CWR sequence of invariants of alternating links and its properties
Michal Jablonowski
TL;DR
The paper develops the $CWR$ invariant for alternating links, a sequence of two-variable polynomials that strengthens the prior $WRP$ invariant by incorporating richer diagram structure through weighted Tait graphs. It proves flype invariance, provides matrix and skein-based computation methods, and demonstrates that $CWR$ can distinguish knots that classical invariants like $HOMFLYPT$ and $Kauffman$ 2v/3v cannot in many cases. Key contributions include a formal definition via $G_B^*$ and $G_W^*$, additive behavior under connected sums, mutation and chirality analyses (with notable exceptions such as $K14a506$), and explicit matrix formulas for $CWR_2$ and $CWR_3$ along with recursive relations. The authors also deliver computational tables for knots up to eight crossings and provide broader data up to sixteen crossings, illustrating $CWR$ as a practical and powerful discriminant tool in knot theory, especially for alternating knots.
Abstract
We present the $CWR$ invariant, a new invariant for alternating links, which builds upon and generalizes the $WRP$ invariant.
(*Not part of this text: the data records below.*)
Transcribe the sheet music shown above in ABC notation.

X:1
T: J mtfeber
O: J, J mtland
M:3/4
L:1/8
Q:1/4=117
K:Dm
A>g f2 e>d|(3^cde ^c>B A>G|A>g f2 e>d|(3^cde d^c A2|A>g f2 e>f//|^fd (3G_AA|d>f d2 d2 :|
The $CWR$ invariant is an array of two-variable polynomials that provides a stronger invariant compared to the $WRP$ invariant. We compare the strength of our invariant with the classical HOMFLYPT, Kauffman $3$-variable, and Kauffman $2$-variable polynomials on specific knot examples. Additionally, we derive general recursive "skein" relations, and also specific formulas for the initial components of the $CWR$ invariant using weighted adjacency matrices of modified Tait graphs.